Text provided
Teachers are used to change. They gripe about it, they bitch about it, they whine about it. But every teacher knows that someone always has something new to be tried. The pendulum swings more in education than in a Poe short story! There’s a simple reason for this: Students change! Teachers will tolerate change if the end result of the change contains an overriding principle of improvement. If a teacher can see improvement in the lives of their students, they will be willing to try it. Why? Because that’s what they do every day. Teachers look for better ways to accomplish their educational goals, but only if there is a greater payoff at the end of the process. Schools are better now in California than they were in 1990. They may not be as much “fun,” but the goal of education is not fun; Disneyland is fun! The goal of education is to prepare students for life.
Keep training fresh and relevant.
- Institute training on the job.
Schools have always been great about training their people. Training is intrinsic to the job. Partly, this is due to all the peripheral businesses that surround public education like vultures on a corpse. But with great variety comes choice. Teachers and administration can choose how they spend their money for training. Teachers like what works!

Data lines
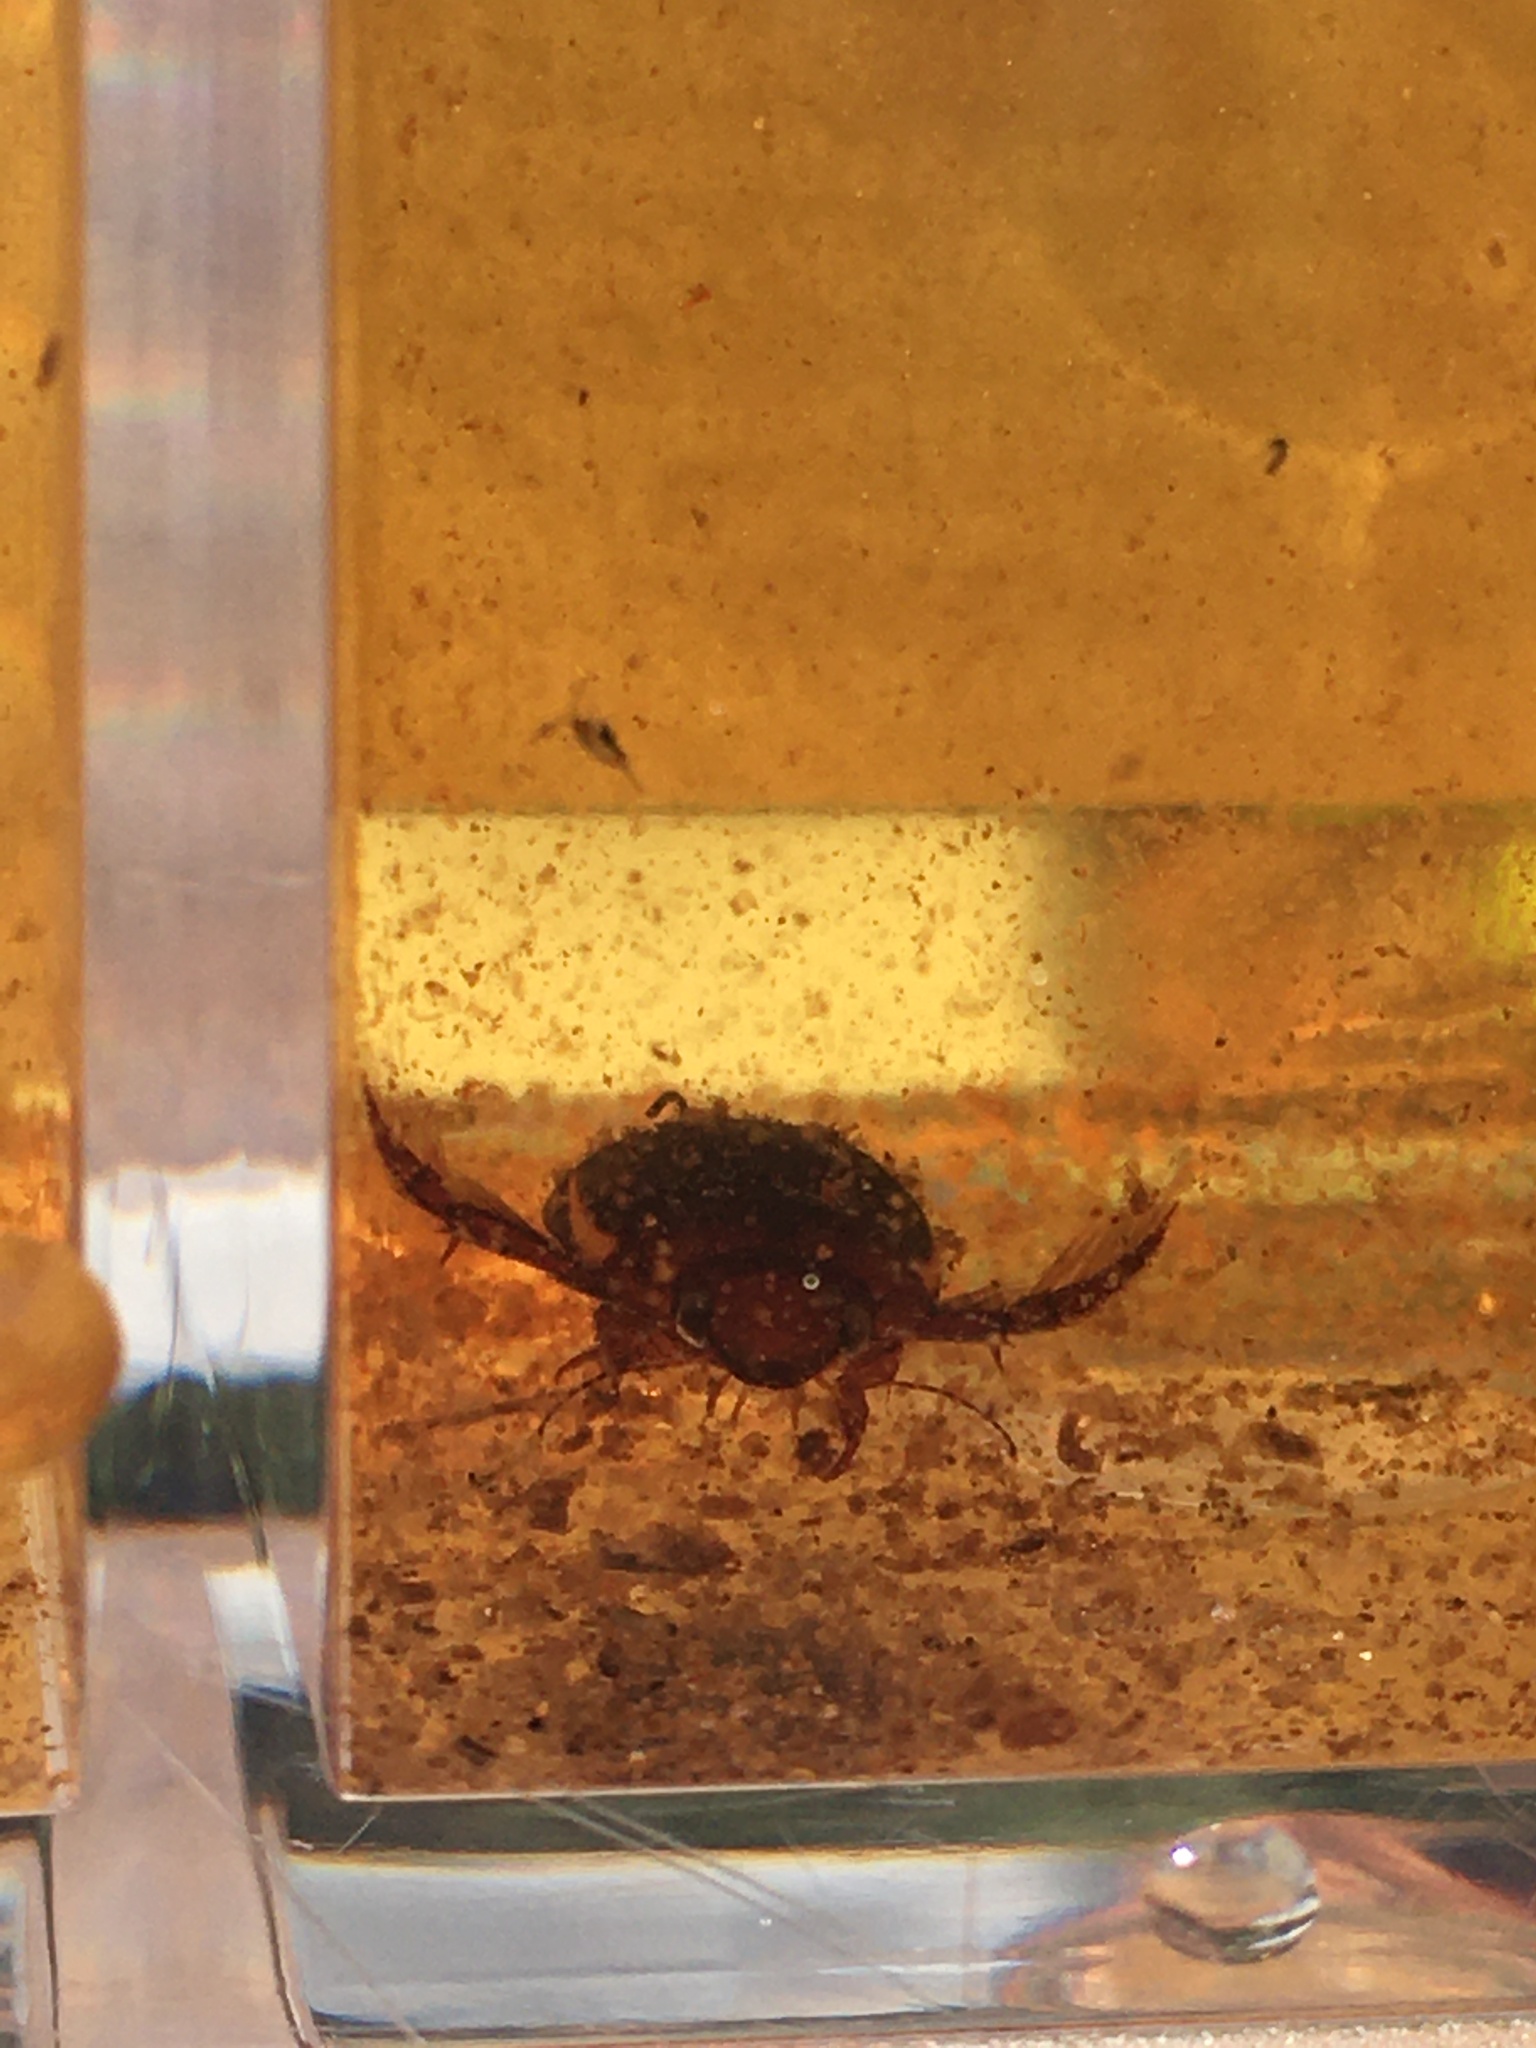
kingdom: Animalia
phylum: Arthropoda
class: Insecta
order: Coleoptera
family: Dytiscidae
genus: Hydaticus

--

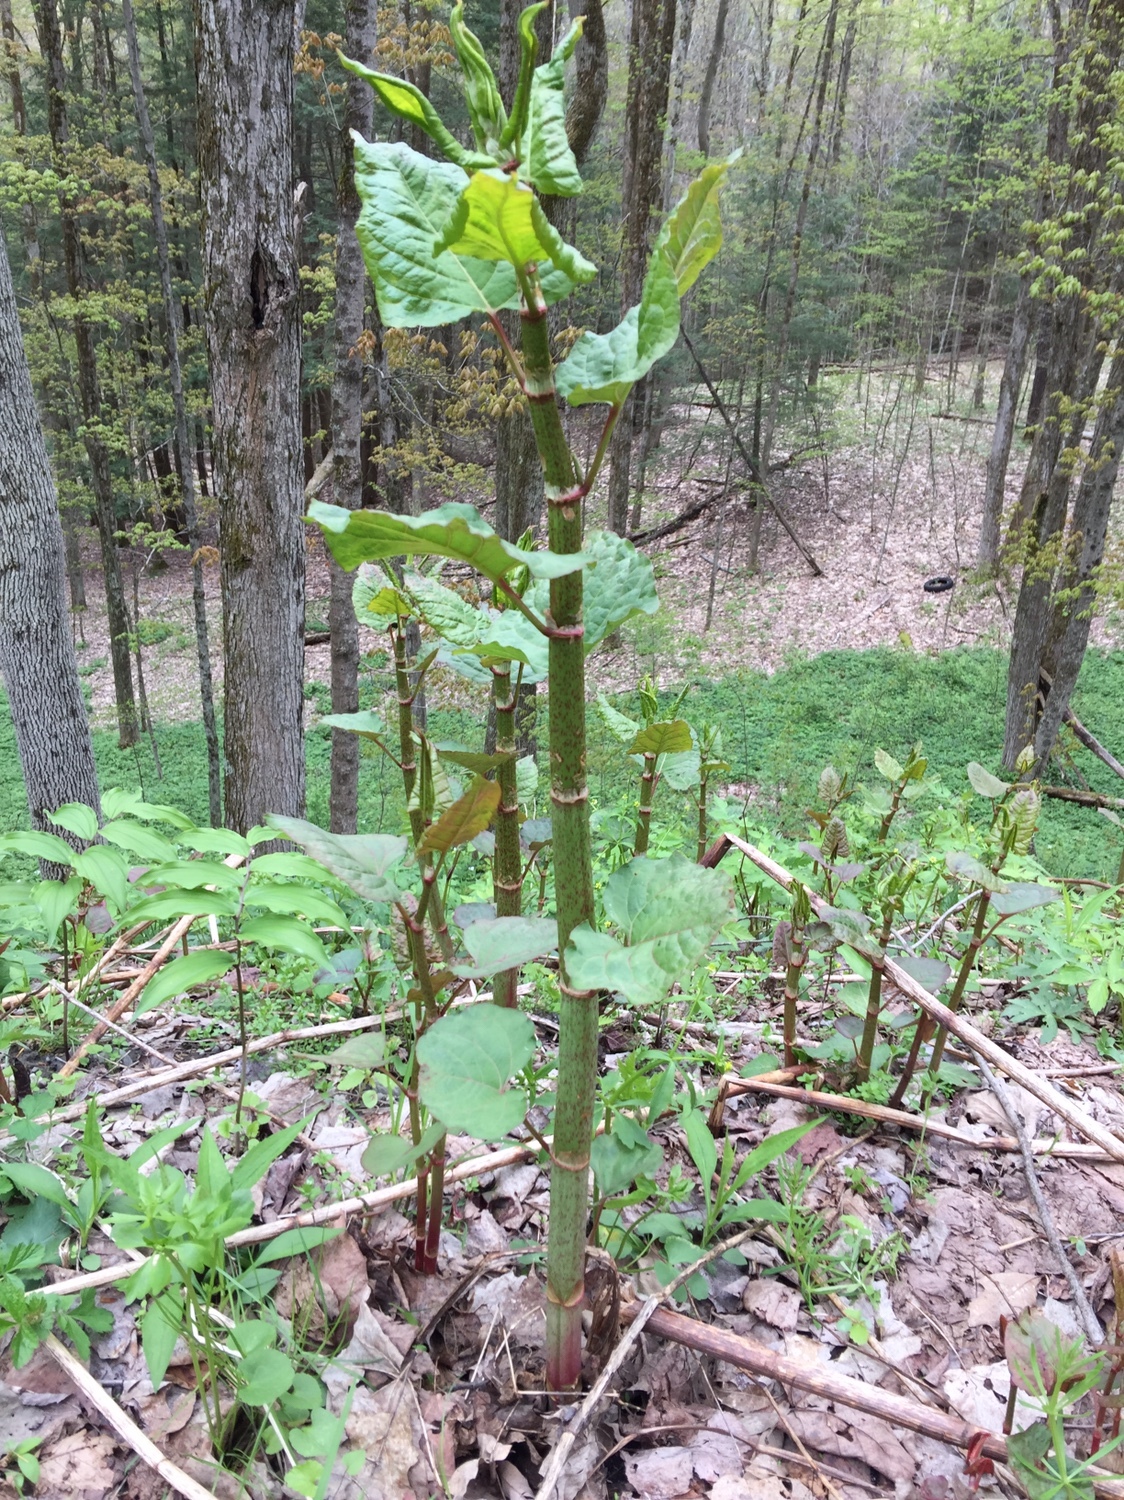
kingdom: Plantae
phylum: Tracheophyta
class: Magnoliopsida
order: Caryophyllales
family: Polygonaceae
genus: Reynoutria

...

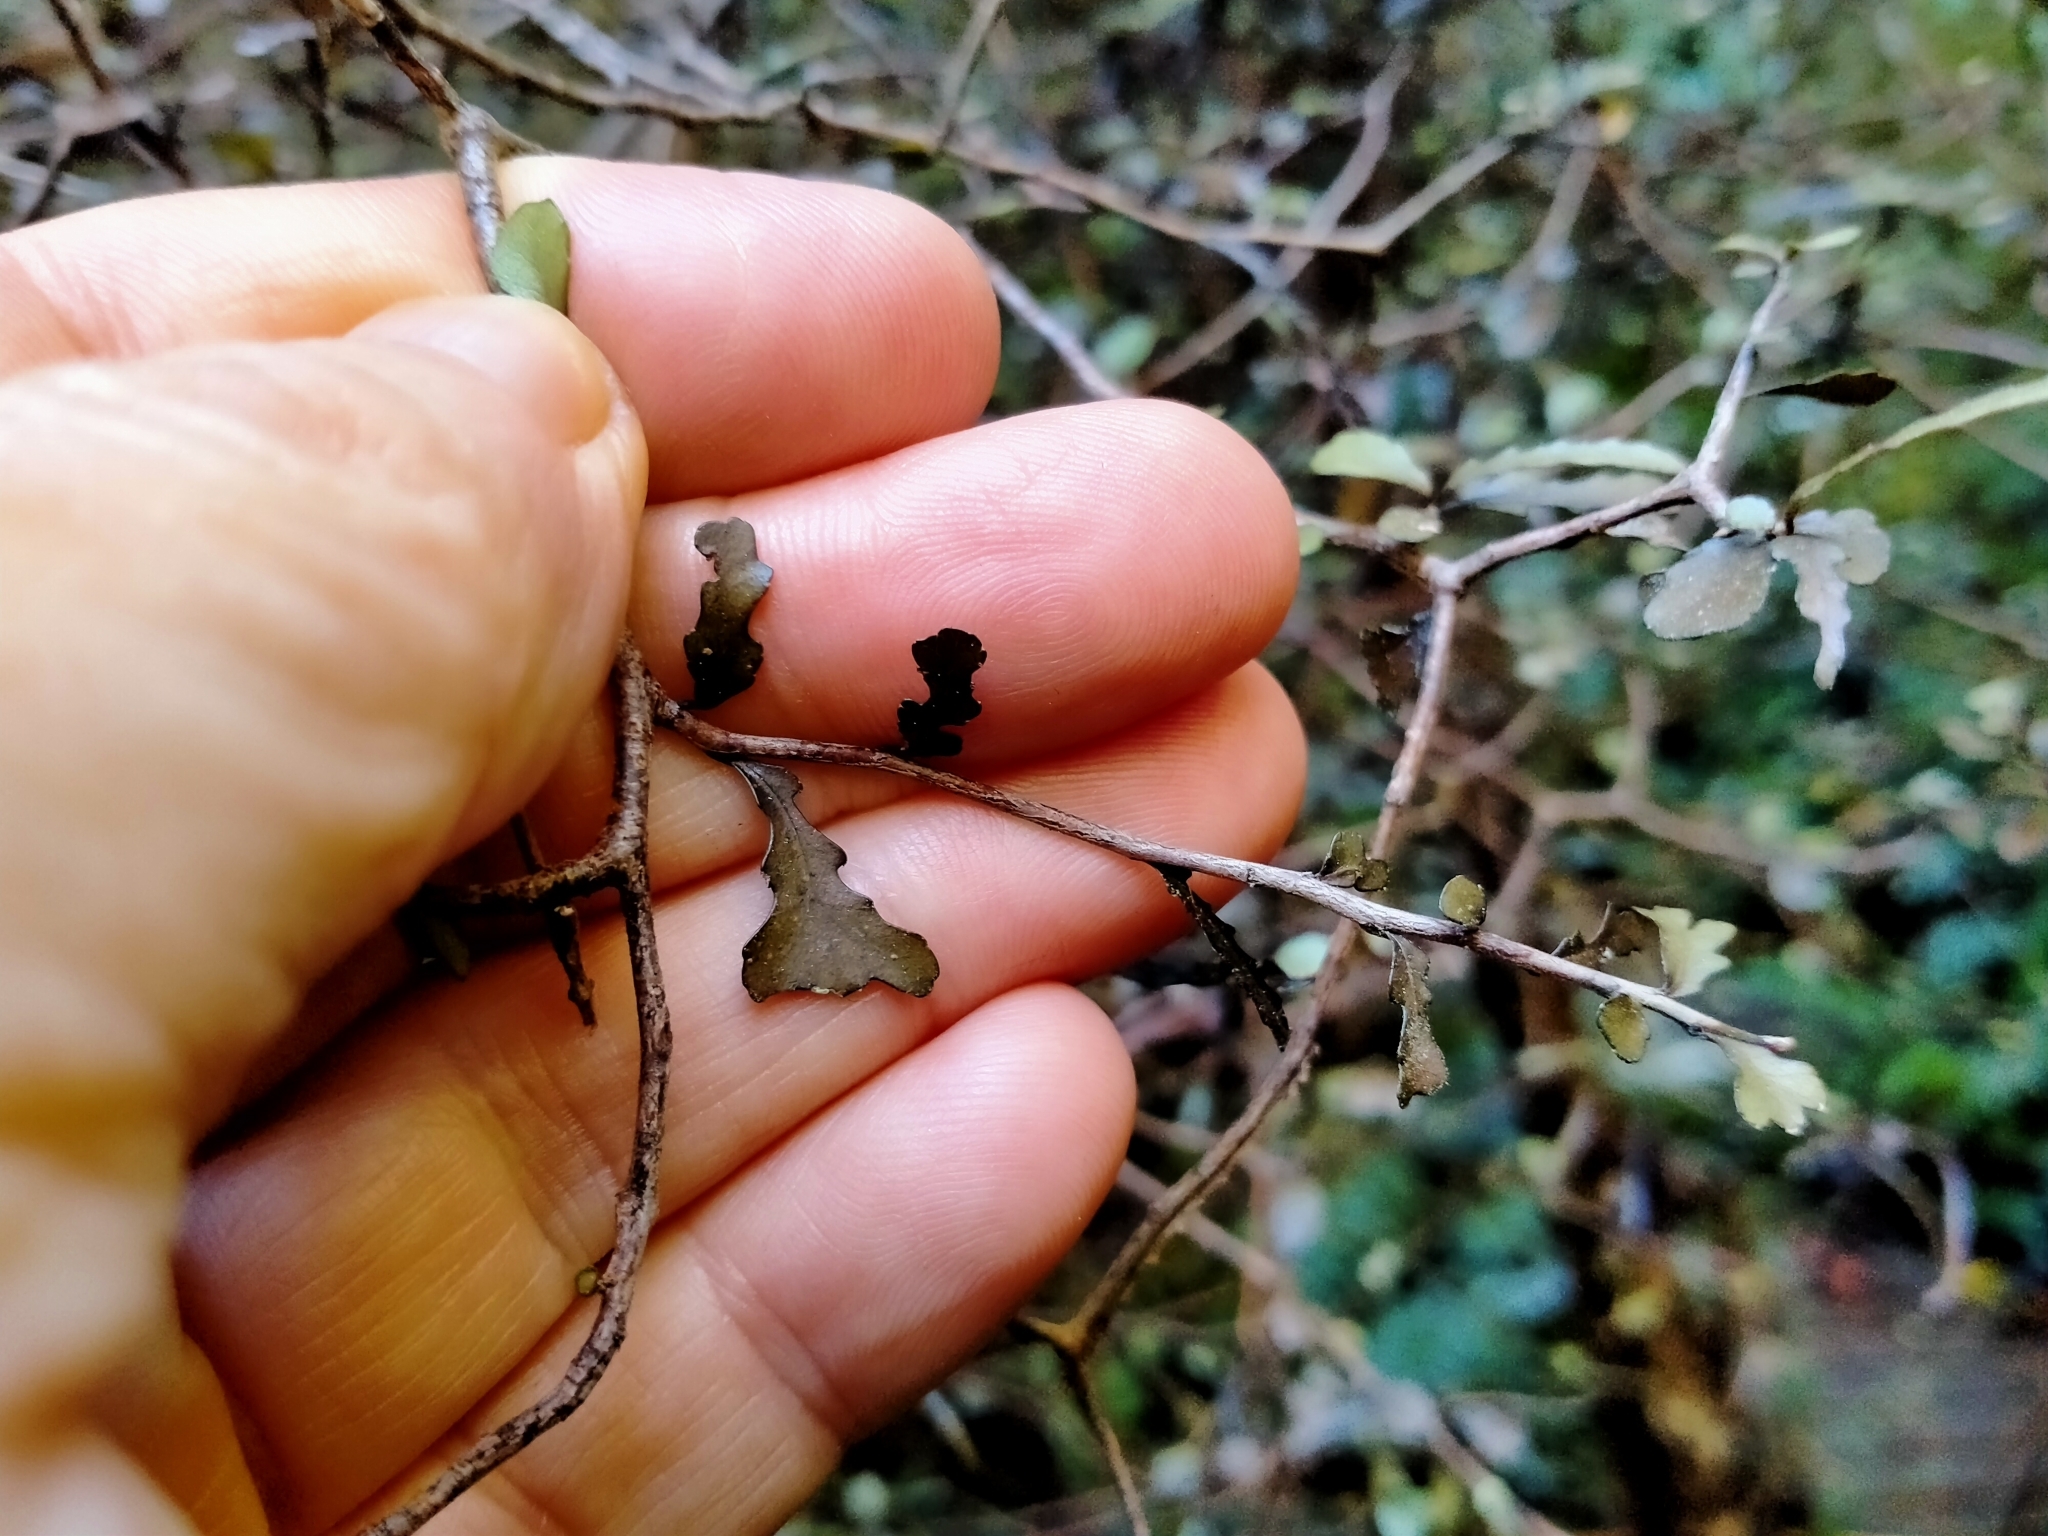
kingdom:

Exercise set
1 - Answer these questions from the passage on teachers and change:
(a) What simple reason does it give for the pendulum swinging so much in education?
(b) Schools in California are better now than they were in what year?
(c) What can teachers and administration choose when it comes to training?
2 - Write a continuation of the passage on teachers and change, picking up after its final sentence.

Results of the tasks
1 -
(a) Students change.
(b) 1990.
(c) How they spend their money for training.

2 -
I spend the equivalent of a Thanksgiving break in in-services. I work in a district that set out from the beginning to train their teachers, and my district obtains some pretty high-level speakers at these training sessions. Not all districts do this. Unless you have some experts in educational trends, teacher-talk + in-services = waste of time. The afternoon grinds on. Boring, boring, boring. Many, many teacher training sessions create an opportunity to catch up on your favorite novel, grade papers, or study sports scores. In-services should be as vital and vibrant as the first day of school.
Some of my colleagues have been teaching for about a century and have seen everything come and go two or three times. Once I asked one of them, “What do you get out of these training times?” He replied, “I just look for one thing that I can apply for the rest of the year.” He is one of the finest teachers in our district because he is constantly trying to improve what he does.
Find great leaders.
- Institute leadership. The aim of supervision should be to help people and machines and gadgets to do a better job.
I have worked for great principals. Every principal has had a love for children, a respect for teachers, and an innate skill for managing people. But I have heard some stories and seen some things in other schools which lead me to believe that my situations have been good ones. Here are my observations.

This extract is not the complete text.